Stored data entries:
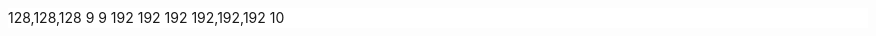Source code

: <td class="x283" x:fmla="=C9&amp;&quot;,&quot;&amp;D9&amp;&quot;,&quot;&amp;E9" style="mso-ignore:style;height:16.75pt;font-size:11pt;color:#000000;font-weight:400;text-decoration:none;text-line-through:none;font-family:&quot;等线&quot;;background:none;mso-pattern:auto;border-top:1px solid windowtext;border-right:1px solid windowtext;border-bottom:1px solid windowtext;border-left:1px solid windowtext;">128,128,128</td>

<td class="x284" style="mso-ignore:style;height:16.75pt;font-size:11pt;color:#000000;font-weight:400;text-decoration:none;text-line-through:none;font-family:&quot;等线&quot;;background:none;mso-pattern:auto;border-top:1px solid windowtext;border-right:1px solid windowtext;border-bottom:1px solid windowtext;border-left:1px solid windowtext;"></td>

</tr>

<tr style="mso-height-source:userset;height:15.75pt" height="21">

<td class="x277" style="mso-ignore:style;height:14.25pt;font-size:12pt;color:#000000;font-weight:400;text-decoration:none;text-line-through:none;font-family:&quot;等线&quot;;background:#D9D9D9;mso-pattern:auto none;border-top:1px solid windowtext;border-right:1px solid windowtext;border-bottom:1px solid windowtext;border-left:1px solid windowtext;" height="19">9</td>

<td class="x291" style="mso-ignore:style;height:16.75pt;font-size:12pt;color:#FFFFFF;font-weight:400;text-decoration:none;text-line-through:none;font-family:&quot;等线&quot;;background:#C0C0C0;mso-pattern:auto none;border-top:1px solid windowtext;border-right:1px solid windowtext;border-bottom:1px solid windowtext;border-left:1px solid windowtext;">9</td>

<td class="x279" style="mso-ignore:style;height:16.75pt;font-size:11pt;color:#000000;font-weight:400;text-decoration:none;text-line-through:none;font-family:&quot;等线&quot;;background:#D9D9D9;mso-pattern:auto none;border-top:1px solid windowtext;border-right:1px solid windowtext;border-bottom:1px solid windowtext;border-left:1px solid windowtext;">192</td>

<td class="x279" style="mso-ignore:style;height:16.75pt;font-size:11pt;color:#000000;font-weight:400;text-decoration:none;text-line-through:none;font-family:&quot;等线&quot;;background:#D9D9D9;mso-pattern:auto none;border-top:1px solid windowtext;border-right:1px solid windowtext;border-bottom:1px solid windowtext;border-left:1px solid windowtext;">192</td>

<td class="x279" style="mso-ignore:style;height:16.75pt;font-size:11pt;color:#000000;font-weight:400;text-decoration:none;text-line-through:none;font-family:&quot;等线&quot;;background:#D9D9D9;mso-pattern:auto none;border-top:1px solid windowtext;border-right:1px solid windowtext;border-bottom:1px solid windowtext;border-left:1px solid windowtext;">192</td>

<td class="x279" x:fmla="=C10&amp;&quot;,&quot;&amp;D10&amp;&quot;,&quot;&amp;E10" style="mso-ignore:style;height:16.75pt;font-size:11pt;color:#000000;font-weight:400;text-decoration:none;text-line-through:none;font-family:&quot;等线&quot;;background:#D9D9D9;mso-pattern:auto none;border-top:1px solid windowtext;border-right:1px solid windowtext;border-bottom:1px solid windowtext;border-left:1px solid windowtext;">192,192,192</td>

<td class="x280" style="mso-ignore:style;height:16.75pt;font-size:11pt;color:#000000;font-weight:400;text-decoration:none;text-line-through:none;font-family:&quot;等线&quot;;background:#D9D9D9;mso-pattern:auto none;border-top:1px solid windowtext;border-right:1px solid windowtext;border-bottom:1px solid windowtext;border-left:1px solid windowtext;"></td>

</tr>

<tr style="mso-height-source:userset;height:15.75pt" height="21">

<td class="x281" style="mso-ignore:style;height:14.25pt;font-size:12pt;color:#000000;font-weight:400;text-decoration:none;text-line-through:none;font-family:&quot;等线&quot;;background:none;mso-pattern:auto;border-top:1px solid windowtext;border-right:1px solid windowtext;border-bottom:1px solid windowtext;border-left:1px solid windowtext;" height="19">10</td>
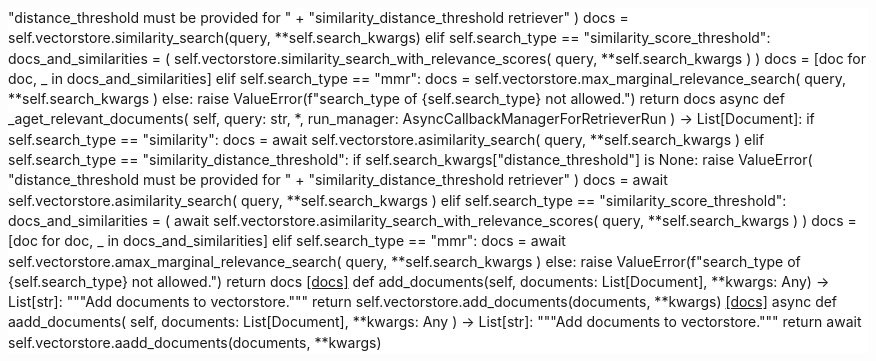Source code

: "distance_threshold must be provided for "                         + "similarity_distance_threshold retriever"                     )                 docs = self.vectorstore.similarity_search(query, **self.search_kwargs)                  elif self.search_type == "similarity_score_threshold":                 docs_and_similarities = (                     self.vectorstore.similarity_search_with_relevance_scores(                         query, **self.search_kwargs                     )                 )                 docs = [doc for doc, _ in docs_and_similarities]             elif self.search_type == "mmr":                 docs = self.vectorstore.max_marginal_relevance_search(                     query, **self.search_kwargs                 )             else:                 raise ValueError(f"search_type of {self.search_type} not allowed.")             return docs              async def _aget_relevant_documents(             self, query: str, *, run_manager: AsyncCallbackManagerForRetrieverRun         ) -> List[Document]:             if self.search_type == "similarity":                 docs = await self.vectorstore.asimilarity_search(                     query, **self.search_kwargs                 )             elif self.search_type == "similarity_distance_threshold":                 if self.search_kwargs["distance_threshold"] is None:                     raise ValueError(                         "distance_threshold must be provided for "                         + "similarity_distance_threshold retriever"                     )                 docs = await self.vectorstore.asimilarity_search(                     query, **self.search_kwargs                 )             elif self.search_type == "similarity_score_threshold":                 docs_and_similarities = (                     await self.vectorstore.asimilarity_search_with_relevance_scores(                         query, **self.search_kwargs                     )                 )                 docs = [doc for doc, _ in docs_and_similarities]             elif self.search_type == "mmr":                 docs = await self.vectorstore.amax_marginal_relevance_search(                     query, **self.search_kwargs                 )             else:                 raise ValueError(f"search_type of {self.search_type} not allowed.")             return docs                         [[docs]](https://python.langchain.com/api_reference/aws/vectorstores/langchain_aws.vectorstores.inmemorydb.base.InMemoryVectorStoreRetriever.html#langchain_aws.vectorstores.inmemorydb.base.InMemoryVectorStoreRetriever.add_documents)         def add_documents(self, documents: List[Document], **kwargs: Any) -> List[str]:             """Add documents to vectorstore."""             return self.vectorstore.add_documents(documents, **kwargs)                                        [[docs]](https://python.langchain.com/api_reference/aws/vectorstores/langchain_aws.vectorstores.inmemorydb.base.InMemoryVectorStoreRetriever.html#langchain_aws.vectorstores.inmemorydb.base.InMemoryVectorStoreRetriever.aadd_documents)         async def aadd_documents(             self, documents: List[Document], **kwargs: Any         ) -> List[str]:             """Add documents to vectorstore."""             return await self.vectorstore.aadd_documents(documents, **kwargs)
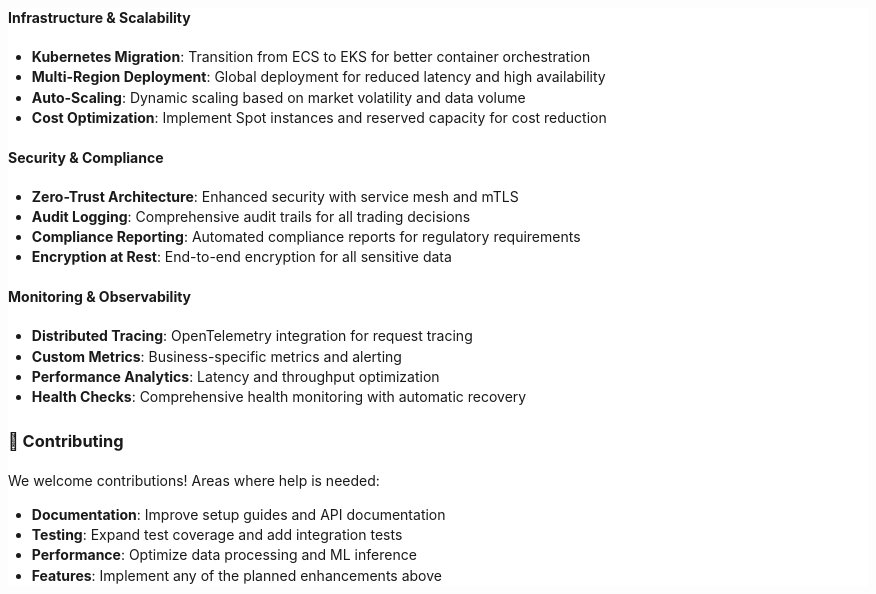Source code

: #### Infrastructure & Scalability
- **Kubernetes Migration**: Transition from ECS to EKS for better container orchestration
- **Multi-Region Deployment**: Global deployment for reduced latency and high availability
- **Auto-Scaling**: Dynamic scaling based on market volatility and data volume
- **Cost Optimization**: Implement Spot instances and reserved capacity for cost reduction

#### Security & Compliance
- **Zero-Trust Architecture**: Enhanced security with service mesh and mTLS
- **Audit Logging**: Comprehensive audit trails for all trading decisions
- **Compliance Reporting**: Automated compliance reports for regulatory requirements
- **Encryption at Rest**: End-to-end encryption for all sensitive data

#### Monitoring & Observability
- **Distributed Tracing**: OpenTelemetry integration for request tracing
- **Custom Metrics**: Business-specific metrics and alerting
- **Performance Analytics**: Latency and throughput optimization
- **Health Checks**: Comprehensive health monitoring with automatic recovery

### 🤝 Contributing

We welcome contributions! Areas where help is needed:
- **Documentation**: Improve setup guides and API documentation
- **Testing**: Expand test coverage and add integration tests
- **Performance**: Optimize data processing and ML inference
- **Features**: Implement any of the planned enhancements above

* [Work request]
Retype all of the entries exactly as written, leaving out any images.

* [Worked solution]
Source code

: <td class="x283" x:fmla="=C9&amp;&quot;,&quot;&amp;D9&amp;&quot;,&quot;&amp;E9" style="mso-ignore:style;height:16.75pt;font-size:11pt;color:#000000;font-weight:400;text-decoration:none;text-line-through:none;font-family:&quot;等线&quot;;background:none;mso-pattern:auto;border-top:1px solid windowtext;border-right:1px solid windowtext;border-bottom:1px solid windowtext;border-left:1px solid windowtext;">128,128,128</td>

<td class="x284" style="mso-ignore:style;height:16.75pt;font-size:11pt;color:#000000;font-weight:400;text-decoration:none;text-line-through:none;font-family:&quot;等线&quot;;background:none;mso-pattern:auto;border-top:1px solid windowtext;border-right:1px solid windowtext;border-bottom:1px solid windowtext;border-left:1px solid windowtext;"></td>

</tr>

<tr style="mso-height-source:userset;height:15.75pt" height="21">

<td class="x277" style="mso-ignore:style;height:14.25pt;font-size:12pt;color:#000000;font-weight:400;text-decoration:none;text-line-through:none;font-family:&quot;等线&quot;;background:#D9D9D9;mso-pattern:auto none;border-top:1px solid windowtext;border-right:1px solid windowtext;border-bottom:1px solid windowtext;border-left:1px solid windowtext;" height="19">9</td>

<td class="x291" style="mso-ignore:style;height:16.75pt;font-size:12pt;color:#FFFFFF;font-weight:400;text-decoration:none;text-line-through:none;font-family:&quot;等线&quot;;background:#C0C0C0;mso-pattern:auto none;border-top:1px solid windowtext;border-right:1px solid windowtext;border-bottom:1px solid windowtext;border-left:1px solid windowtext;">9</td>

<td class="x279" style="mso-ignore:style;height:16.75pt;font-size:11pt;color:#000000;font-weight:400;text-decoration:none;text-line-through:none;font-family:&quot;等线&quot;;background:#D9D9D9;mso-pattern:auto none;border-top:1px solid windowtext;border-right:1px solid windowtext;border-bottom:1px solid windowtext;border-left:1px solid windowtext;">192</td>

<td class="x279" style="mso-ignore:style;height:16.75pt;font-size:11pt;color:#000000;font-weight:400;text-decoration:none;text-line-through:none;font-family:&quot;等线&quot;;background:#D9D9D9;mso-pattern:auto none;border-top:1px solid windowtext;border-right:1px solid windowtext;border-bottom:1px solid windowtext;border-left:1px solid windowtext;">192</td>

<td class="x279" style="mso-ignore:style;height:16.75pt;font-size:11pt;color:#000000;font-weight:400;text-decoration:none;text-line-through:none;font-family:&quot;等线&quot;;background:#D9D9D9;mso-pattern:auto none;border-top:1px solid windowtext;border-right:1px solid windowtext;border-bottom:1px solid windowtext;border-left:1px solid windowtext;">192</td>

<td class="x279" x:fmla="=C10&amp;&quot;,&quot;&amp;D10&amp;&quot;,&quot;&amp;E10" style="mso-ignore:style;height:16.75pt;font-size:11pt;color:#000000;font-weight:400;text-decoration:none;text-line-through:none;font-family:&quot;等线&quot;;background:#D9D9D9;mso-pattern:auto none;border-top:1px solid windowtext;border-right:1px solid windowtext;border-bottom:1px solid windowtext;border-left:1px solid windowtext;">192,192,192</td>

<td class="x280" style="mso-ignore:style;height:16.75pt;font-size:11pt;color:#000000;font-weight:400;text-decoration:none;text-line-through:none;font-family:&quot;等线&quot;;background:#D9D9D9;mso-pattern:auto none;border-top:1px solid windowtext;border-right:1px solid windowtext;border-bottom:1px solid windowtext;border-left:1px solid windowtext;"></td>

</tr>

<tr style="mso-height-source:userset;height:15.75pt" height="21">

<td class="x281" style="mso-ignore:style;height:14.25pt;font-size:12pt;color:#000000;font-weight:400;text-decoration:none;text-line-through:none;font-family:&quot;等线&quot;;background:none;mso-pattern:auto;border-top:1px solid windowtext;border-right:1px solid windowtext;border-bottom:1px solid windowtext;border-left:1px solid windowtext;" height="19">10</td>
Source code

: "distance_threshold must be provided for "                         + "similarity_distance_threshold retriever"                     )                 docs = self.vectorstore.similarity_search(query, **self.search_kwargs)                  elif self.search_type == "similarity_score_threshold":                 docs_and_similarities = (                     self.vectorstore.similarity_search_with_relevance_scores(                         query, **self.search_kwargs                     )                 )                 docs = [doc for doc, _ in docs_and_similarities]             elif self.search_type == "mmr":                 docs = self.vectorstore.max_marginal_relevance_search(                     query, **self.search_kwargs                 )             else:                 raise ValueError(f"search_type of {self.search_type} not allowed.")             return docs              async def _aget_relevant_documents(             self, query: str, *, run_manager: AsyncCallbackManagerForRetrieverRun         ) -> List[Document]:             if self.search_type == "similarity":                 docs = await self.vectorstore.asimilarity_search(                     query, **self.search_kwargs                 )             elif self.search_type == "similarity_distance_threshold":                 if self.search_kwargs["distance_threshold"] is None:                     raise ValueError(                         "distance_threshold must be provided for "                         + "similarity_distance_threshold retriever"                     )                 docs = await self.vectorstore.asimilarity_search(                     query, **self.search_kwargs                 )             elif self.search_type == "similarity_score_threshold":                 docs_and_similarities = (                     await self.vectorstore.asimilarity_search_with_relevance_scores(                         query, **self.search_kwargs                     )                 )                 docs = [doc for doc, _ in docs_and_similarities]             elif self.search_type == "mmr":                 docs = await self.vectorstore.amax_marginal_relevance_search(                     query, **self.search_kwargs                 )             else:                 raise ValueError(f"search_type of {self.search_type} not allowed.")             return docs                         [[docs]](https://python.langchain.com/api_reference/aws/vectorstores/langchain_aws.vectorstores.inmemorydb.base.InMemoryVectorStoreRetriever.html#langchain_aws.vectorstores.inmemorydb.base.InMemoryVectorStoreRetriever.add_documents)         def add_documents(self, documents: List[Document], **kwargs: Any) -> List[str]:             """Add documents to vectorstore."""             return self.vectorstore.add_documents(documents, **kwargs)                                        [[docs]](https://python.langchain.com/api_reference/aws/vectorstores/langchain_aws.vectorstores.inmemorydb.base.InMemoryVectorStoreRetriever.html#langchain_aws.vectorstores.inmemorydb.base.InMemoryVectorStoreRetriever.aadd_documents)         async def aadd_documents(             self, documents: List[Document], **kwargs: Any         ) -> List[str]:             """Add documents to vectorstore."""             return await self.vectorstore.aadd_documents(documents, **kwargs)
Source code

: #### Infrastructure & Scalability
- **Kubernetes Migration**: Transition from ECS to EKS for better container orchestration
- **Multi-Region Deployment**: Global deployment for reduced latency and high availability
- **Auto-Scaling**: Dynamic scaling based on market volatility and data volume
- **Cost Optimization**: Implement Spot instances and reserved capacity for cost reduction

#### Security & Compliance
- **Zero-Trust Architecture**: Enhanced security with service mesh and mTLS
- **Audit Logging**: Comprehensive audit trails for all trading decisions
- **Compliance Reporting**: Automated compliance reports for regulatory requirements
- **Encryption at Rest**: End-to-end encryption for all sensitive data

#### Monitoring & Observability
- **Distributed Tracing**: OpenTelemetry integration for request tracing
- **Custom Metrics**: Business-specific metrics and alerting
- **Performance Analytics**: Latency and throughput optimization
- **Health Checks**: Comprehensive health monitoring with automatic recovery

### 🤝 Contributing

We welcome contributions! Areas where help is needed:
- **Documentation**: Improve setup guides and API documentation
- **Testing**: Expand test coverage and add integration tests
- **Performance**: Optimize data processing and ML inference
- **Features**: Implement any of the planned enhancements above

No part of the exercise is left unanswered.